• **What needs to be done**
Repeat every line of the material below exactly.

╭─ Supplied records

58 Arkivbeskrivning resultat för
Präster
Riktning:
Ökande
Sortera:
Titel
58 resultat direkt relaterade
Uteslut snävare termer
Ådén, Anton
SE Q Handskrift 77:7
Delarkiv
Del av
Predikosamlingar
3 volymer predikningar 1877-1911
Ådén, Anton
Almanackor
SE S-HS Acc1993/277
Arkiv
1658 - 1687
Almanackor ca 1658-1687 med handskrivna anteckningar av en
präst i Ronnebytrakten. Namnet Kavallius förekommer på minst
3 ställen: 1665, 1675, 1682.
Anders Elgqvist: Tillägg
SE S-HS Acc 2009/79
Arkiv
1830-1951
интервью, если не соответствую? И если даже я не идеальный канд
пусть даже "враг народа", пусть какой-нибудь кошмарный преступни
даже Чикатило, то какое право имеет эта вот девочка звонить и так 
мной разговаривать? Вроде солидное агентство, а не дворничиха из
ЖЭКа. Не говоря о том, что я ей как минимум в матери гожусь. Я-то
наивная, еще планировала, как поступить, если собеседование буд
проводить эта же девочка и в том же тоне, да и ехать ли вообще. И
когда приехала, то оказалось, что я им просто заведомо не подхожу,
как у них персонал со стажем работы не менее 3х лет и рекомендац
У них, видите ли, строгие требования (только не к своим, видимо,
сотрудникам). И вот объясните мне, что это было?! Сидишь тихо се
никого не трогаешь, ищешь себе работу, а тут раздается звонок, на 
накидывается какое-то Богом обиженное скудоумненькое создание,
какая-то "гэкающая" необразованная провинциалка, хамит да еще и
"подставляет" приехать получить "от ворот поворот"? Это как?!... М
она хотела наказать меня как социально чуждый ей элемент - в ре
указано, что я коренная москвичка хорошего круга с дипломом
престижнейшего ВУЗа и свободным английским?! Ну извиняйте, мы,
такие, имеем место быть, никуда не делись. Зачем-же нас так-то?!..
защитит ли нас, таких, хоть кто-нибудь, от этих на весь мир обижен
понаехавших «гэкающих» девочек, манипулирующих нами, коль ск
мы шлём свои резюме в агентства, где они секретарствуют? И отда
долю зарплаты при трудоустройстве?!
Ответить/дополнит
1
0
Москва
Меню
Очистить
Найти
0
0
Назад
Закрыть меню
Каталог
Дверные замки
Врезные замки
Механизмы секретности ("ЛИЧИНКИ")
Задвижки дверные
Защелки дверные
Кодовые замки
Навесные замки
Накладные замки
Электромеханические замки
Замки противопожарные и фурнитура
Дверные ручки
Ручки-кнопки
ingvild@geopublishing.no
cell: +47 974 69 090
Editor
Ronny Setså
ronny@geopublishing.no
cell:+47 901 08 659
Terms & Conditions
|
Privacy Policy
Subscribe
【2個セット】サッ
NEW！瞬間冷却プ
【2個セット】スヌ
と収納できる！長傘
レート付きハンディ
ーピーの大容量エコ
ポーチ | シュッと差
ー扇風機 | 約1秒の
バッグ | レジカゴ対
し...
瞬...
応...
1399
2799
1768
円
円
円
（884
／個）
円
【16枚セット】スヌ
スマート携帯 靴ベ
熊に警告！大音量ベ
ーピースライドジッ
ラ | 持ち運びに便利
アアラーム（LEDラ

╰─

• **Result for this task**
58 Arkivbeskrivning resultat för
Präster
Riktning:
Ökande
Sortera:
Titel
58 resultat direkt relaterade
Uteslut snävare termer
Ådén, Anton
SE Q Handskrift 77:7
Delarkiv
Del av
Predikosamlingar
3 volymer predikningar 1877-1911
Ådén, Anton
Almanackor
SE S-HS Acc1993/277
Arkiv
1658 - 1687
Almanackor ca 1658-1687 med handskrivna anteckningar av en
präst i Ronnebytrakten. Namnet Kavallius förekommer på minst
3 ställen: 1665, 1675, 1682.
Anders Elgqvist: Tillägg
SE S-HS Acc 2009/79
Arkiv
1830-1951
интервью, если не соответствую? И если даже я не идеальный канд
пусть даже "враг народа", пусть какой-нибудь кошмарный преступни
даже Чикатило, то какое право имеет эта вот девочка звонить и так 
мной разговаривать? Вроде солидное агентство, а не дворничиха из
ЖЭКа. Не говоря о том, что я ей как минимум в матери гожусь. Я-то
наивная, еще планировала, как поступить, если собеседование буд
проводить эта же девочка и в том же тоне, да и ехать ли вообще. И
когда приехала, то оказалось, что я им просто заведомо не подхожу,
как у них персонал со стажем работы не менее 3х лет и рекомендац
У них, видите ли, строгие требования (только не к своим, видимо,
сотрудникам). И вот объясните мне, что это было?! Сидишь тихо се
никого не трогаешь, ищешь себе работу, а тут раздается звонок, на 
накидывается какое-то Богом обиженное скудоумненькое создание,
какая-то "гэкающая" необразованная провинциалка, хамит да еще и
"подставляет" приехать получить "от ворот поворот"? Это как?!... М
она хотела наказать меня как социально чуждый ей элемент - в ре
указано, что я коренная москвичка хорошего круга с дипломом
престижнейшего ВУЗа и свободным английским?! Ну извиняйте, мы,
такие, имеем место быть, никуда не делись. Зачем-же нас так-то?!..
защитит ли нас, таких, хоть кто-нибудь, от этих на весь мир обижен
понаехавших «гэкающих» девочек, манипулирующих нами, коль ск
мы шлём свои резюме в агентства, где они секретарствуют? И отда
долю зарплаты при трудоустройстве?!
Ответить/дополнит
1
0
Москва
Меню
Очистить
Найти
0
0
Назад
Закрыть меню
Каталог
Дверные замки
Врезные замки
Механизмы секретности ("ЛИЧИНКИ")
Задвижки дверные
Защелки дверные
Кодовые замки
Навесные замки
Накладные замки
Электромеханические замки
Замки противопожарные и фурнитура
Дверные ручки
Ручки-кнопки
ingvild@geopublishing.no
cell: +47 974 69 090
Editor
Ronny Setså
ronny@geopublishing.no
cell:+47 901 08 659
Terms & Conditions
|
Privacy Policy
Subscribe
【2個セット】サッ
NEW！瞬間冷却プ
【2個セット】スヌ
と収納できる！長傘
レート付きハンディ
ーピーの大容量エコ
ポーチ | シュッと差
ー扇風機 | 約1秒の
バッグ | レジカゴ対
し...
瞬...
応...
1399
2799
1768
円
円
円
（884
／個）
円
【16枚セット】スヌ
スマート携帯 靴ベ
熊に警告！大音量ベ
ーピースライドジッ
ラ | 持ち運びに便利
アアラーム（LEDラ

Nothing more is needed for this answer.